What Happens If You Don’t Have a Power of Attorney in Florida?

Most people understand, in a general way, that a power of attorney is something they should probably have. Far fewer understand what actually happens when a Florida senior becomes incapacitated without one — and the answer is more disruptive, more expensive, and more emotionally draining than most families anticipate.

A durable power of attorney authorizes a person you trust to manage your financial affairs on your behalf when you are no longer able to do so yourself. Without one, that authority does not automatically transfer to a spouse, an adult child, or anyone else in your life — regardless of how close your relationship is or how obvious your wishes may seem to the people who know you. Florida law does not recognize informal arrangements or assumed authority when it comes to managing another person’s finances.

The Court Steps In

When a Florida senior becomes incapacitated without a valid power of attorney in place, the only legal mechanism available to authorize someone else to manage their finances is a court-supervised guardianship proceeding. A family member must file a petition with the circuit court, a three-person examining committee must evaluate the incapacitated person, a court-appointed attorney must represent them, and a judge must hold an evidentiary hearing before a guardian of the property can be appointed.

This process routinely takes several weeks to several months. During that time, bills may go unpaid, investment accounts may sit unmanaged, and financial decisions that require authorization may be impossible to make. The legal fees and court costs associated with establishing a guardianship commonly run into the thousands of dollars — and that is before the ongoing costs of annual reporting and court supervision that continue for the life of the guardianship.

Banks Won’t Simply Take Your Word for It

One of the most frustrating realities families encounter is that good intentions carry no legal weight with financial institutions. A devoted adult child who has been helping an aging parent manage their finances informally for years will find that the parent’s bank will not allow them to take any authorized action on the account — not a withdrawal, not a transfer, not even a balance inquiry — without legal documentation. A guardianship order or a valid power of attorney is the only thing that changes that.

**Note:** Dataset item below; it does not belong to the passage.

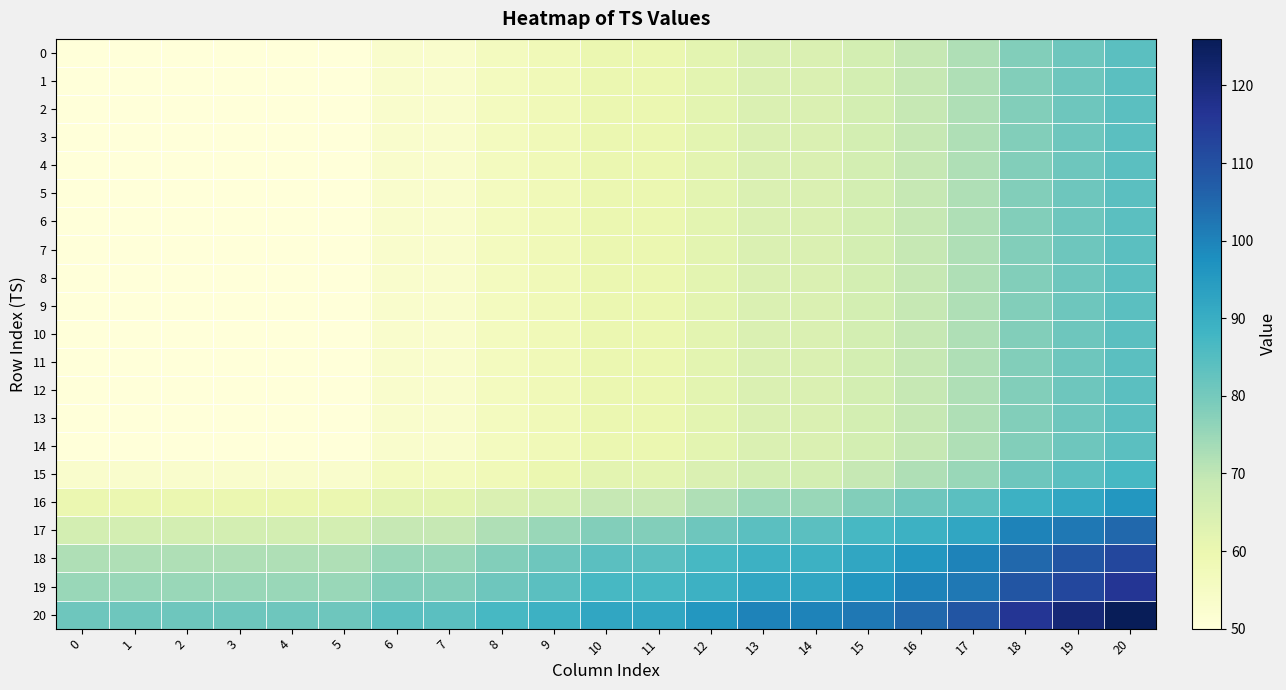

What is the spread (max minus min) of values at 8?

31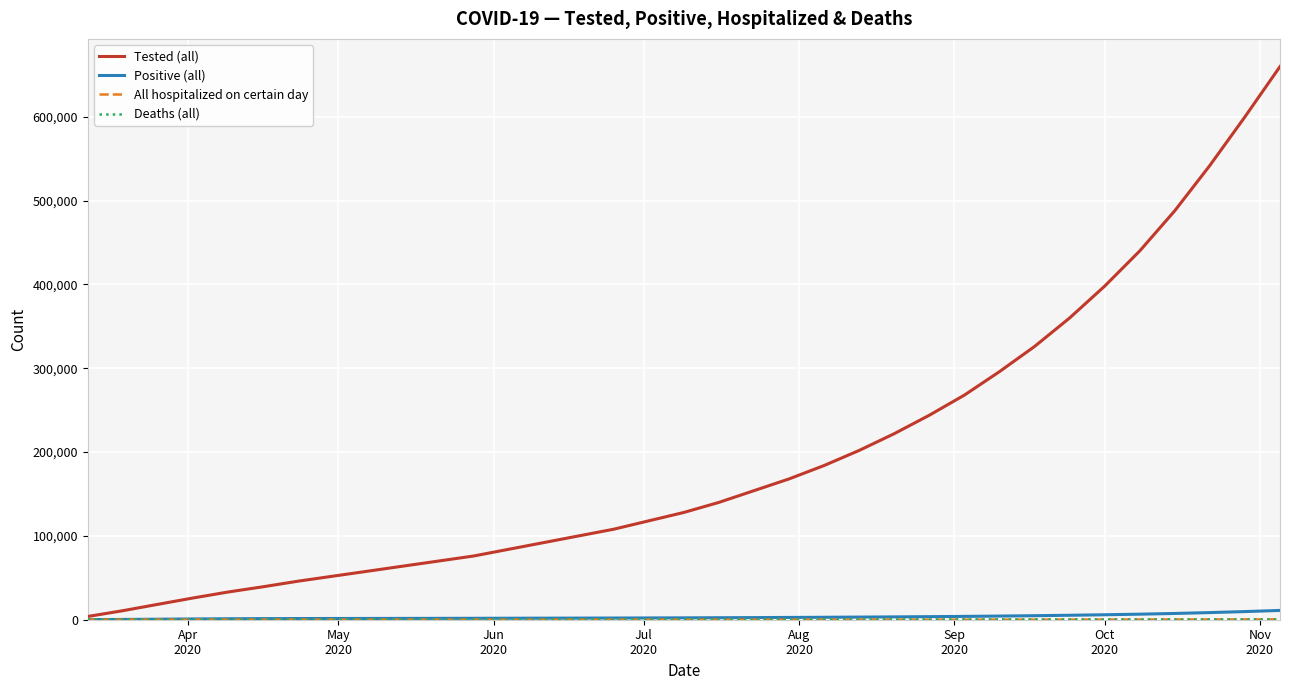

What is the greatest value displayed?

660000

The Documents Are Simple to Create Now

The frustrating irony of guardianship is that it is almost entirely preventable. A properly drafted Florida durable power of attorney, executed while a person has legal capacity, accomplishes everything a guardianship of the property accomplishes — privately, immediately, and without court involvement. It costs a fraction of what a guardianship proceeding costs and can be prepared in a single attorney consultation.

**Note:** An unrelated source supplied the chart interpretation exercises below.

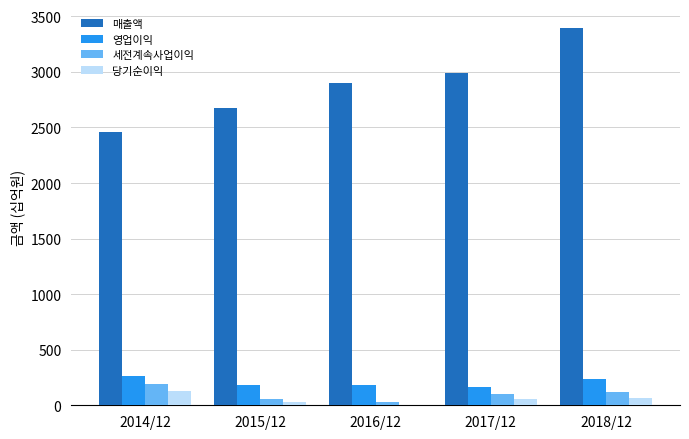

Which label corresponds to the largest value in the chart?

2018/12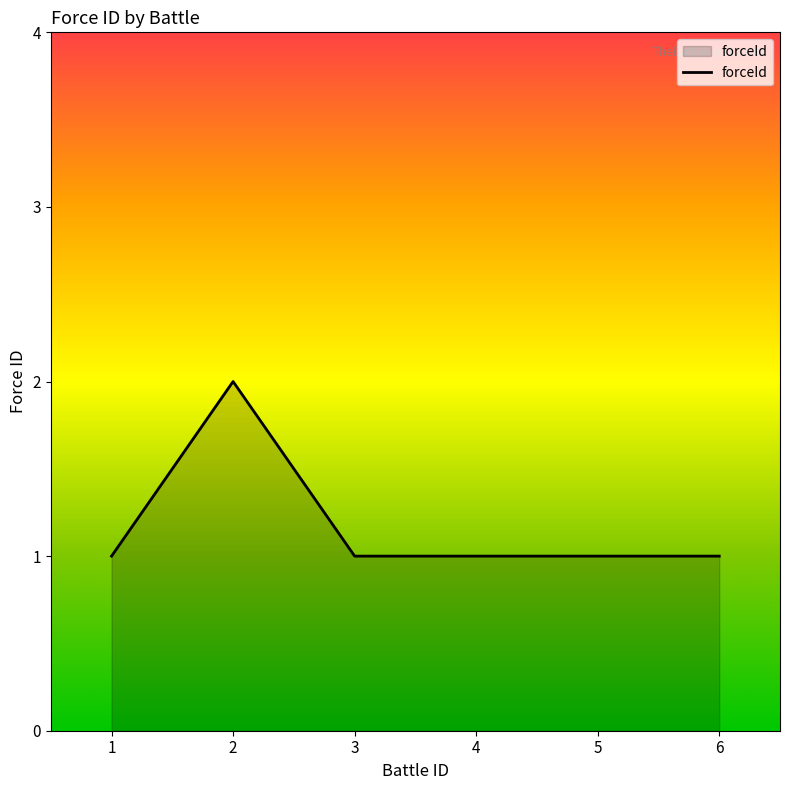

At which category does the data reach its first local peak?

2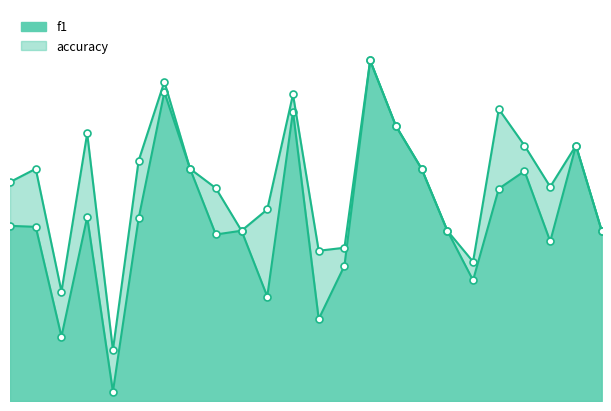

In accuracy, how many points are higher than both neighbors (excluding endpoints)?

7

The critical limitation is capacity. A power of attorney can only be signed by someone who has the legal capacity to understand what they are signing. Once dementia or another condition has progressed to the point where capacity is questionable, it may be too late.

If you or a loved one does not currently have a Florida durable power of attorney in place, that is the most important legal gap to close — and the time to close it is now, before circumstances make it impossible.